Feeney's ability to go later into games is, according to DePastino, due to a few factors.
"He's a guy that has a higher pitch count than everyone else, so we're able to go deeper into games with him," DePastino said. "If he's going great, then he's going to stay in there late in the game."
Pitching isn't the only facet of Whitecaps baseball that is looking good, though. The team did not have a single error in taking three of four from South Bend, something that DePastino attributes to having the same pre-game routine on a daily basis, making the game come more naturally.
Hitting is also starting to improve for West Michigan. The Whitecaps are starting to move up the rankings in many of the batting categories in the Midwest League.
"It's just about being more consistent," DePastino said. "When you're more patient at the plate, you get better pitches to hit. When you get better pitches to hit, your average will go up."
Despite all the team's recent bright spots, the 'Caps still sit at 14-23 on the season, 12.5 games behind league-leading Lake County. But DePastino still has the team maintaining a positive attitude on the field, and in the clubhouse.
"I like it loose in here, I like it loose in the dugout, and loose in the game," DePastino said. "If you're tight in here, and tight in the dugout, you're going to be tight in the game."
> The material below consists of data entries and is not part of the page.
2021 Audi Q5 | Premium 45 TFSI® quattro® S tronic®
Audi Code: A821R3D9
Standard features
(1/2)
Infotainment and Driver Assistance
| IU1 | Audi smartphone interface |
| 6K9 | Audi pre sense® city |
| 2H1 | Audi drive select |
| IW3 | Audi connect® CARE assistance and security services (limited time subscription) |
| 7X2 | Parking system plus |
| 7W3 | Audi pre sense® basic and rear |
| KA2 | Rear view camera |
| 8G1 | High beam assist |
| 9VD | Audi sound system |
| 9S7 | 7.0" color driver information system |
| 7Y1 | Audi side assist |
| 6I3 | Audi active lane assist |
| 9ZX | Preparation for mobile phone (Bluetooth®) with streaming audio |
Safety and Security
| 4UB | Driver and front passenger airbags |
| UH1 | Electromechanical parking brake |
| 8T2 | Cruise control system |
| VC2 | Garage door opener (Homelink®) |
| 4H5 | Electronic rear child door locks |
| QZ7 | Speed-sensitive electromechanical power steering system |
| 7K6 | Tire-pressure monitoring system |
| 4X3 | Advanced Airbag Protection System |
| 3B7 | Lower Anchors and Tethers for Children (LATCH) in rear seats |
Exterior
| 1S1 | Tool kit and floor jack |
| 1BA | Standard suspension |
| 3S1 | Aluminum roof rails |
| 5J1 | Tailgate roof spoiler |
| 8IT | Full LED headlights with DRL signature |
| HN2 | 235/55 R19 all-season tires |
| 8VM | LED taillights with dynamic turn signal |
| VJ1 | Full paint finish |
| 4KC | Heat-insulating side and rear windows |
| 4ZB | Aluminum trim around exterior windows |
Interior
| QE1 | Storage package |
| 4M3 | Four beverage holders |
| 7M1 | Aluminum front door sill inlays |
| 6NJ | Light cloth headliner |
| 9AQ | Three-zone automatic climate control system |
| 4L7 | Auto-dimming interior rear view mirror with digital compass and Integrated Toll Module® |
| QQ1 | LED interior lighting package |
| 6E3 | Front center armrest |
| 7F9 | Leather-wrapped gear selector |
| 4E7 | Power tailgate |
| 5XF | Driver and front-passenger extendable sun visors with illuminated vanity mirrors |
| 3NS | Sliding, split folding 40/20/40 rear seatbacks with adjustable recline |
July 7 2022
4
The 'Caps are probably going to want to get extra loose for their next game, a Tuesday night showdown against a dominant Lake County team. The 'Caps will probably need to have the bats working, as well, as LHP Jade Todd (0-5, 5.45) will get the start.
Following a three game series against Lake County, the Whitecaps will go on the road to face the defending Midwest League champion Fort Wayne Tin Caps, before heading to Lansing to take on a reeling Lugnuts team that has won five in a row.